Question

A uniform circular disc A of radius r is made from a metal plate of thickness t and another uniform circular disc B of radius 4r is made from the same metal plate of thickness $\dfrac{t}{4}$. If the equal torques act the discs A and B, initially both being at rest. At a later instant, the angular speeds of a point on the rim of B are ${\omega _A}$ and ${\omega _B}$ respectively. Then we have:
A) ${\omega _A} > {\omega _B}$.
B) ${\omega _A} = {\omega _B}$.
C) ${\omega _A} < {\omega _B}$.
D) The relation depends on the actual magnitude of the torques.

Answer 1

Hint: The torque is a kind of twisting force which results in rotation of anybody. The angular velocity is the rate of revolving of the body around a fixed point. Angular acceleration is the acceleration of the body revolving around a fixed point.

Formula used:
The formula of the torque is given by,
$ \Rightarrow T = I \cdot \alpha $
Where torque is $T$ the moment of inertia is $I$ and the angular acceleration is $\alpha $.
The formula of the angular acceleration is given by,
$ \Rightarrow \omega = \alpha \cdot \left( {time} \right)$
Where $\omega $ is angular velocity the angular acceleration is$\alpha $.
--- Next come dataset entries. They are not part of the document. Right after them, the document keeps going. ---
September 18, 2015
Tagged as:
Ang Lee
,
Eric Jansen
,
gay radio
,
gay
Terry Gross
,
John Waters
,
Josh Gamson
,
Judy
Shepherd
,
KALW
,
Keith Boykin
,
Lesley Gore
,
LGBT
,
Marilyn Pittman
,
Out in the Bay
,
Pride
Complete step by step solution:
It is given in the problem that a uniform circular disc A of radius r is made from a metal plate of thickness t and another uniform circular disc B of radius 4r is made from the same metal plate of thickness $\dfrac{t}{4}$ if the equal torques act the discs A and B, initially both being at rest at a later instant, the angular speeds of a point on the rim of B are ${\omega _A}$ and ${\omega _B}$ respectively then we need to find the relation between the angular speeds of discs A and B.
The torque on both the discs is same therefore we get,
$ \Rightarrow {T_A} = {T_B}$
$ \Rightarrow {I_A} \cdot {\alpha _A} = {I_B} \cdot {\alpha _B}$………eq. (1)
The moment of inertia of the disc A is equal to,
$ \Rightarrow {I_A} = {M_A}{r^2}$
$ \Rightarrow {I_A} = \pi \rho t{r^4}$………eq. (2)
The moment of inertia of the disc B is equal to,
$ \Rightarrow {I_B} = {M_B}{\left( {4r} \right)^2}$
$ \Rightarrow {I_B} = \pi \rho t \cdot \left( {64{r^4}} \right)$………eq. (3)
Replace the value of ${I_A}$ and ${I_B}$ from equation (2) and equation (3) in equation (1).
$ \Rightarrow {I_A} \cdot {\alpha _A} = {I_B} \cdot {\alpha _B}$
$ \Rightarrow \left( {\pi \rho t{r^4}} \right) \cdot {\alpha _A} = \left[ {\pi \rho t \cdot \left( {64{r^4}} \right)} \right] \cdot {\alpha _B}$
$ \Rightarrow {\alpha _A} = 64 \cdot {\alpha _B}$………eq. (4)
Since the formula of the angular acceleration is given by,
$ \Rightarrow \omega = \alpha \cdot \left( {time} \right)$
Where $\omega $ is angular velocity the angular acceleration is$\alpha $.
\[ \Rightarrow \dfrac{{{\omega _A}}}{{{\alpha _A}}} = \dfrac{{{\omega _B}}}{{{\alpha _B}}}\]
Replacing the value of the ${\alpha _A}$ in the above relation we get,
\[ \Rightarrow \dfrac{{{\omega _A}}}{{{\alpha _A}}} = \dfrac{{{\omega _B}}}{{{\alpha _B}}}\]
\[ \Rightarrow \dfrac{{{\omega _A}}}{{64 \cdot {\alpha _B}}} = \dfrac{{{\omega _B}}}{{{\alpha _B}}}\]
\[ \Rightarrow \dfrac{{{\omega _A}}}{{64}} = {\omega _B}\]
\[ \Rightarrow \dfrac{{{\omega _A}}}{{{\omega _B}}} = 64\]
$ \Rightarrow {\omega _A} > {\omega _B}$.
The relation between the angular velocity of the discs A and B is equal to ${\omega _A} > {\omega _B}$.

The correct answer for this problem is option (A).

Note: It is advisable for students to remember the formula of the torque also the formula of the moment of inertia of the disc. The ratio of the angular acceleration of the disc is proportional to the ratio of the angular velocities.